Document passage ▸
********************
The method also includes placing a tubular sleeve over the
collapsible core; increasing a pressure in the pressure chamber;
conforming the tubular sleeve to the profile of the collapsible
core; forming the centralizer; and collapsing the collapsible
core.
BRIEF DESCRIPTION OF THE DRAWINGS
[0022] So that the manner in which the above recited features can
be understood in detail, a more particular description of the
invention, briefly summarized above, may be had by reference to
embodiments, some of which are illustrated in the appended
drawings. It is to be noted, however, that the appended drawings
illustrate only typical embodiments of this invention and are
therefore not to be considered limiting of its scope, for the
invention may admit to other equally effective embodiments.
[0023] FIG. 1 is a partial view of drilling casing disposed in an
existing casing. The drilling casing is shown with an embodiment of
a centralizer.
[0024] FIGS. 2A-B are different views of another embodiment of a
centralizer.
[0025] FIGS. 3A-B are different views of another embodiment of a
centralizer.
[0026] FIG. 4 depicts an embodiment of a casing protector.
[0027] FIG. 5 is an embodiment of a coupling having a band of
coating.
[0028] FIGS. 6A-C are different embodiments of a coupling coated
with a friction reducing material.
[0029] FIG. 7 is a partial view of a drilling casing made up a
flush joint casing.
[0030] FIGS. 8A-C present different views of another embodiment of
a centralizer.
[0031] FIGS. 9A-B show another embodiment of a centralizer.
[0032] FIG. 10 shows an embodiment of an apparatus suitable for
forming a centralizer.
[0033] FIG. 11 is another perspective of the apparatus of FIG.
10.
[0034] FIG. 12 is another perspective of the apparatus of FIG.
10.
[0035] FIGS. 13 and 14 show another embodiment of forming a
centralizer.
[0036] FIGS. 15 and 16 show another embodiment of a
centralizer.
DETAILED DESCRIPTION OF THE PREFERRED EMBODIMENT
[0037] Methods and apparatus are provided for reducing the
occurrence of drilling vibration when performing drilling with
casing.
********************
Input data ▸
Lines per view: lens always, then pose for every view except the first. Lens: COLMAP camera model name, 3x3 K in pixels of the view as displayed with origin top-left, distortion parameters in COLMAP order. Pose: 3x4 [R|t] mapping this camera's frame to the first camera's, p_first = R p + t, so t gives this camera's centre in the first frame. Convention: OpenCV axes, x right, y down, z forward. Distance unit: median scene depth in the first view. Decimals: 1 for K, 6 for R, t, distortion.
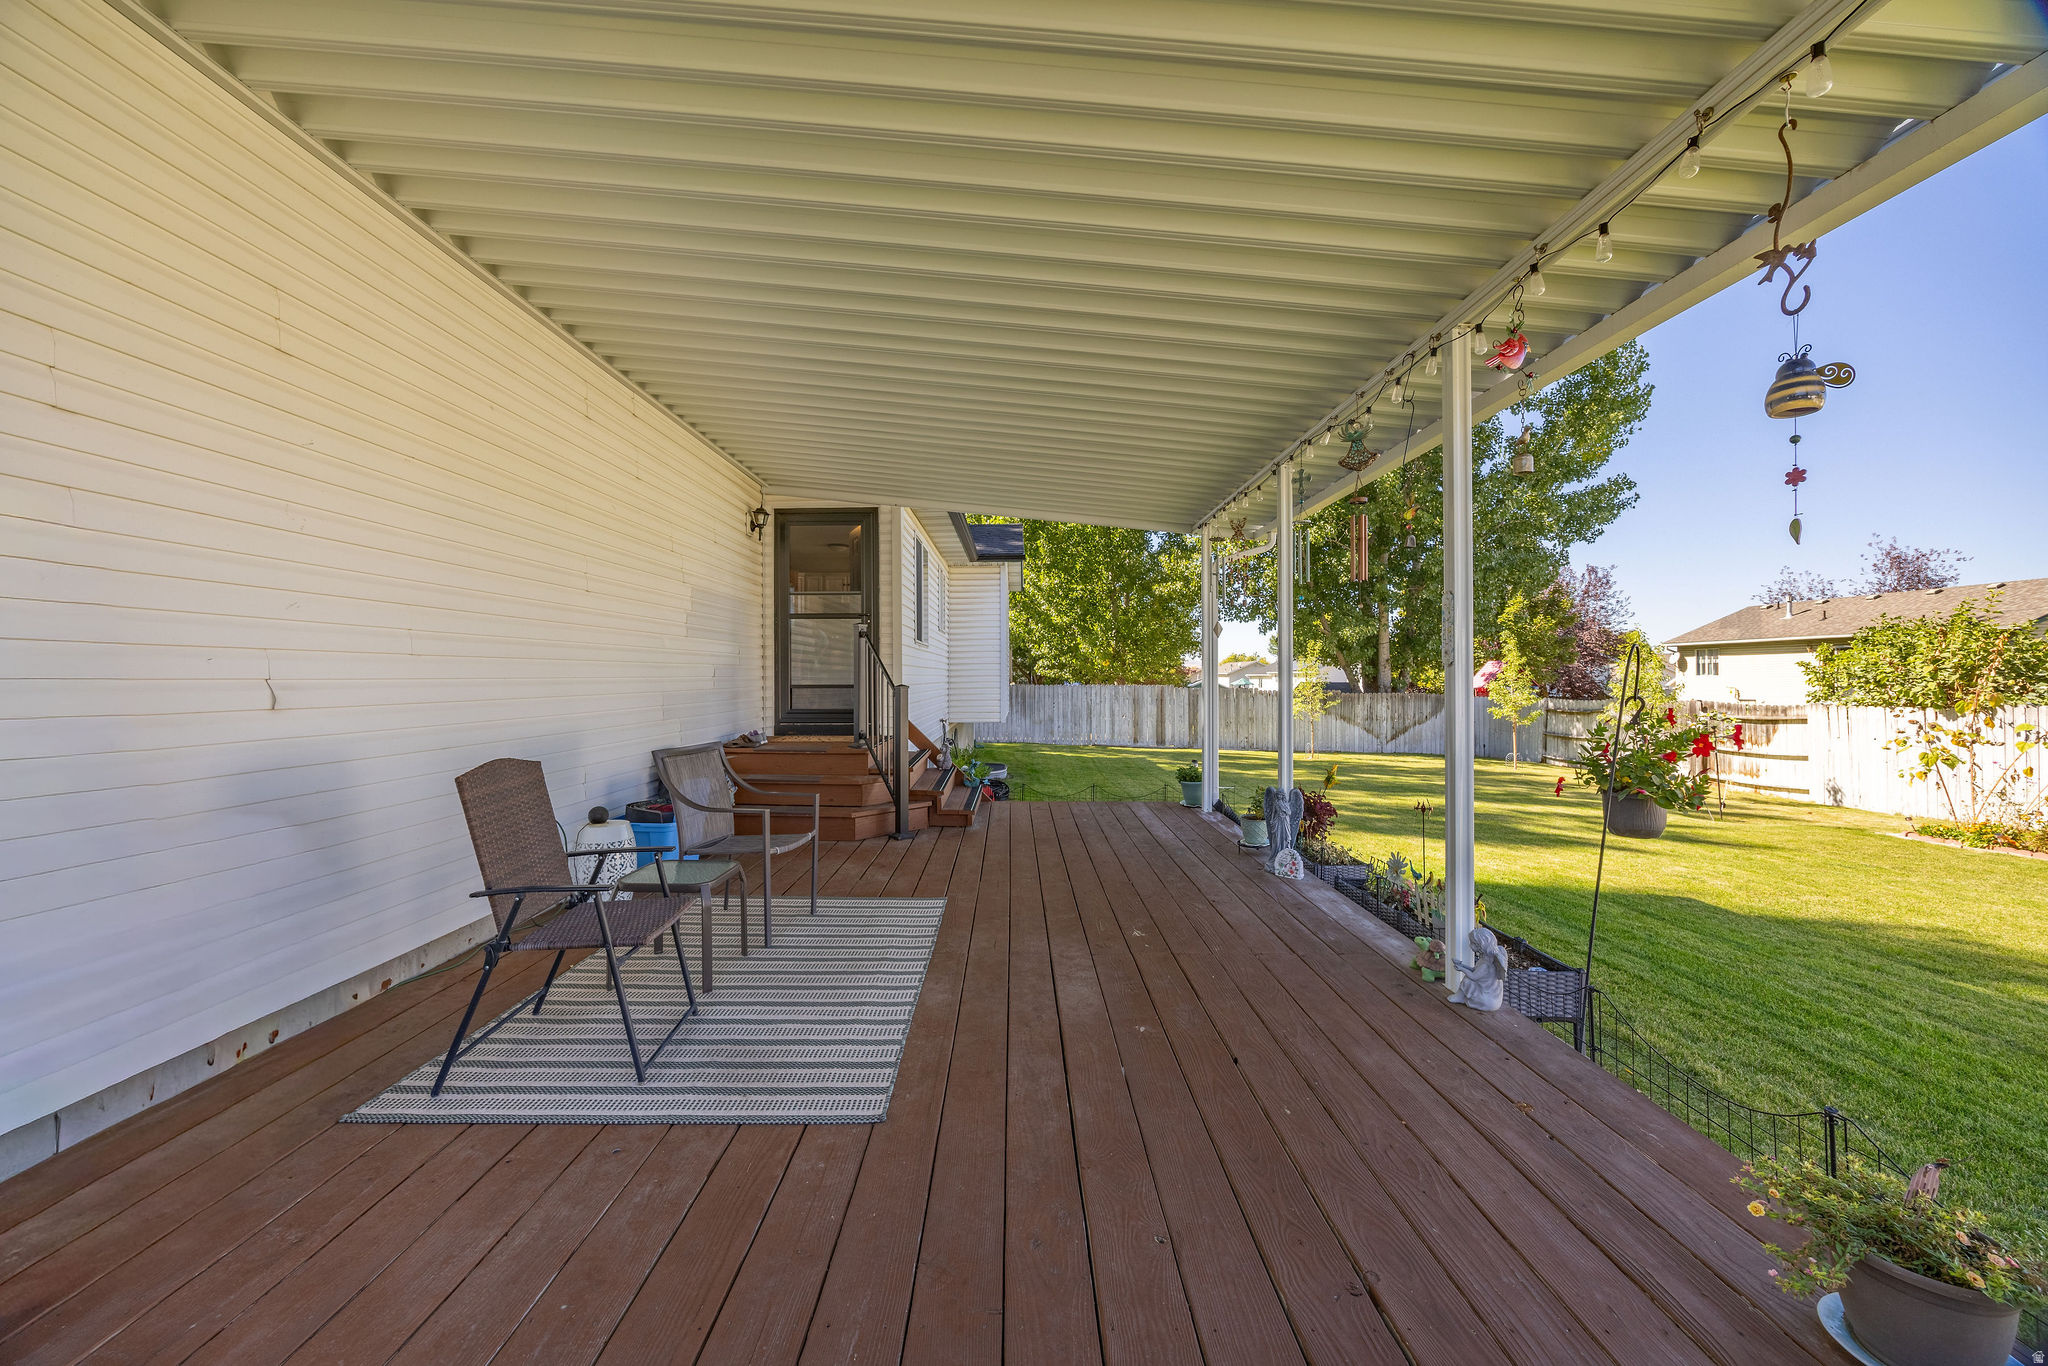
********************
Tasks for this exercise ▸
**1.** Edit the patent excerpt's part that begins with the words "[0023] FIG. 1" and ends with "friction reducing material.", and write it out with "casing protector" changed to "casing shield".
**2.** In the patent excerpt, list each step named in the opening sentence about what the method also includes.

Answers in order ▸
**1.**
[0023] FIG. 1 is a partial view of drilling casing disposed in an
existing casing. The drilling casing is shown with an embodiment of
a centralizer.
[0024] FIGS. 2A-B are different views of another embodiment of a
centralizer.
[0025] FIGS. 3A-B are different views of another embodiment of a
centralizer.
[0026] FIG. 4 depicts an embodiment of a casing shield.
[0027] FIG. 5 is an embodiment of a coupling having a band of
coating.
[0028] FIGS. 6A-C are different embodiments of a coupling coated
with a friction reducing material.

**2.**
- placing a tubular sleeve over the collapsible core
- increasing a pressure in the pressure chamber
- conforming the tubular sleeve to the profile of the collapsible core
- forming the centralizer
- collapsing the collapsible core